PepsiCo CFO Hugh Johnston told a leading newspaper, “We get to play in a business — home beverages — where we don’t play”.
As consumers move away from carbonated and sugary beverages, PepsiCo’s business struggled in North America, but with this strategic move it will certainly double down its beverage business.
The Israeli based company SodaStream manufactures a machine and refillable cylinders through which users can concoct their own carbonated water drinks or soda.
The acquisition marks one of the boldest moves that PepsiCo CEO Indra Nooyi has made in her 12-year tenancy as PepsiCo’s CEO.
Earlier this month, Nooyi announced her plans to step down, piloted the introduction of healthier alternatives and company’s shift away from sugary products. Nooyi has spent years warding off Nelson Peltz, activist investor’s pressure.
Nooyi’s effective tenure will be carried forward by 54year old PepsiCo President Ramon Laguarta.
Laguarta said in a statement, “SodaStream is highly complementary and incremental to our business, adding to our growing water portfolio while catalyzing our ability to offer personalized in-home beverage solutions around the world. PepsiCo is finding new ways to reach consumers beyond the bottle.”

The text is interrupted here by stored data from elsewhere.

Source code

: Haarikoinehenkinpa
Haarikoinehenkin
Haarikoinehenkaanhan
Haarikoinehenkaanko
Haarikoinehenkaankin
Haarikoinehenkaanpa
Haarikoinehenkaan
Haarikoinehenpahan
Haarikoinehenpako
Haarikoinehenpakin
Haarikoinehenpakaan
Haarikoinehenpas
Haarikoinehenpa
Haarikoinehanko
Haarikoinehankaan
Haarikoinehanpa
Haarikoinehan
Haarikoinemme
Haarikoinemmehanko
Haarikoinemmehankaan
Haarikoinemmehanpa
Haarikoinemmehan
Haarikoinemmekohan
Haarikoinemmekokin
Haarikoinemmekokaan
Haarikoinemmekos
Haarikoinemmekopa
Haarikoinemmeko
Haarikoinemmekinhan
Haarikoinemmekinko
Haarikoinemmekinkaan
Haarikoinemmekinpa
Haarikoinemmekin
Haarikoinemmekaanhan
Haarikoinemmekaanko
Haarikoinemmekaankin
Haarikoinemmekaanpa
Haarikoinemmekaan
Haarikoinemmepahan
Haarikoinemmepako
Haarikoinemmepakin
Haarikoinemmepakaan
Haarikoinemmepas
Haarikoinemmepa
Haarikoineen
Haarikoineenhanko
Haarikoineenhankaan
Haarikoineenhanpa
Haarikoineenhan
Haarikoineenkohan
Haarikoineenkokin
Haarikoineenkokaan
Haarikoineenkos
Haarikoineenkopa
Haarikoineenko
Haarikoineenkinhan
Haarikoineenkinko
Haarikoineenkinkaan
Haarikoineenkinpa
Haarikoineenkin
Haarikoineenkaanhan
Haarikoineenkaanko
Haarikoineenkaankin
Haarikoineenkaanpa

As for SodaStream, the deal holds an excellent scope to widen its grasp through Pepsi’s global trajectory. Currently, SodaStream’s biggest markets include countries like Canada, the U.S., France, and Germany. The company abetted the creation of a market for in-home soda-making, but in recent years it has endorsed the product as a means to make carbonated water, adapting to the changing tastes.

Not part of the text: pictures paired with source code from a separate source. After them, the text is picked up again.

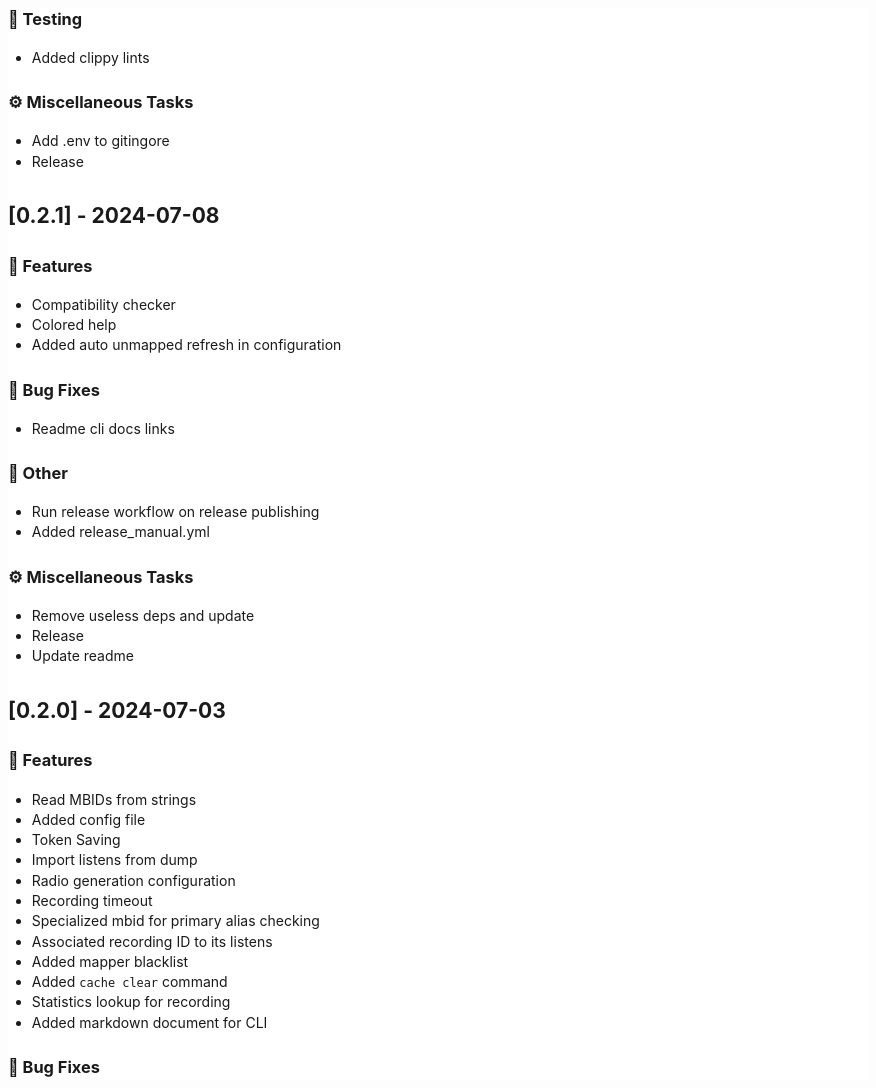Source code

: ### 🧪 Testing

- Added clippy lints

### ⚙️ Miscellaneous Tasks

- Add .env to gitingore
- Release

## [0.2.1] - 2024-07-08

### 🚀 Features

- Compatibility checker
- Colored help
- Added auto unmapped refresh in configuration

### 🐛 Bug Fixes

- Readme cli docs links

### 💼 Other

- Run release workflow on release publishing
- Added release_manual.yml

### ⚙️ Miscellaneous Tasks

- Remove useless deps and update
- Release
- Update readme

## [0.2.0] - 2024-07-03

### 🚀 Features

- Read MBIDs from strings
- Added config file
- Token Saving
- Import listens from dump
- Radio generation configuration
- Recording timeout
- Specialized mbid for primary alias checking
- Associated recording ID to its listens
- Added mapper blacklist
- Added `cache clear` command
- Statistics lookup for recording
- Added markdown document for CLI

### 🐛 Bug Fixes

The company’s earnings triplicated for the year and the newscast boosted SodaStream’s shares by more than 26%. Its machine sales rose by 22% in the quarter that is more than 1 million, whereas the sale of gas refill units grew by 17%, recording the sale of 9.7 million.
SodaStream’s shares had expanded nearly by 85% since the beginning of the year, prior to the deal’s announcement.
In an effort to strive against LaCroix, Pepsi launches its own sparkling water, Bubly.
SodaStream had begun selling caps for Sierra Mist and Pepsi drinks on the platform in 2015. Due to this longstanding relation between SodaStream and PepsiCo, speculations about Pepsi acquiring the company are made.
Johnston further elaborating on the deal stated that “We’ve been on and off talking to [SodaStream CEO Daniel Birnbaum,] for a couple of years, not just on acquiring them … he got convinced the cultural fit would be good. The deal came together in a “matter of weeks. When the deal closes, Birnbaum will continue to be a part of the company.”
As changing retail forces prompt food and beverage companies to rethink distribution, SodaStream is not the first drink appliance brand to be caught up in deal-making.
Subjected to certain regulatory approvals and SodaStream shareholder vote, the snack and beverage giant’s acquisition of SodaStream is anticipated to close by January 2019.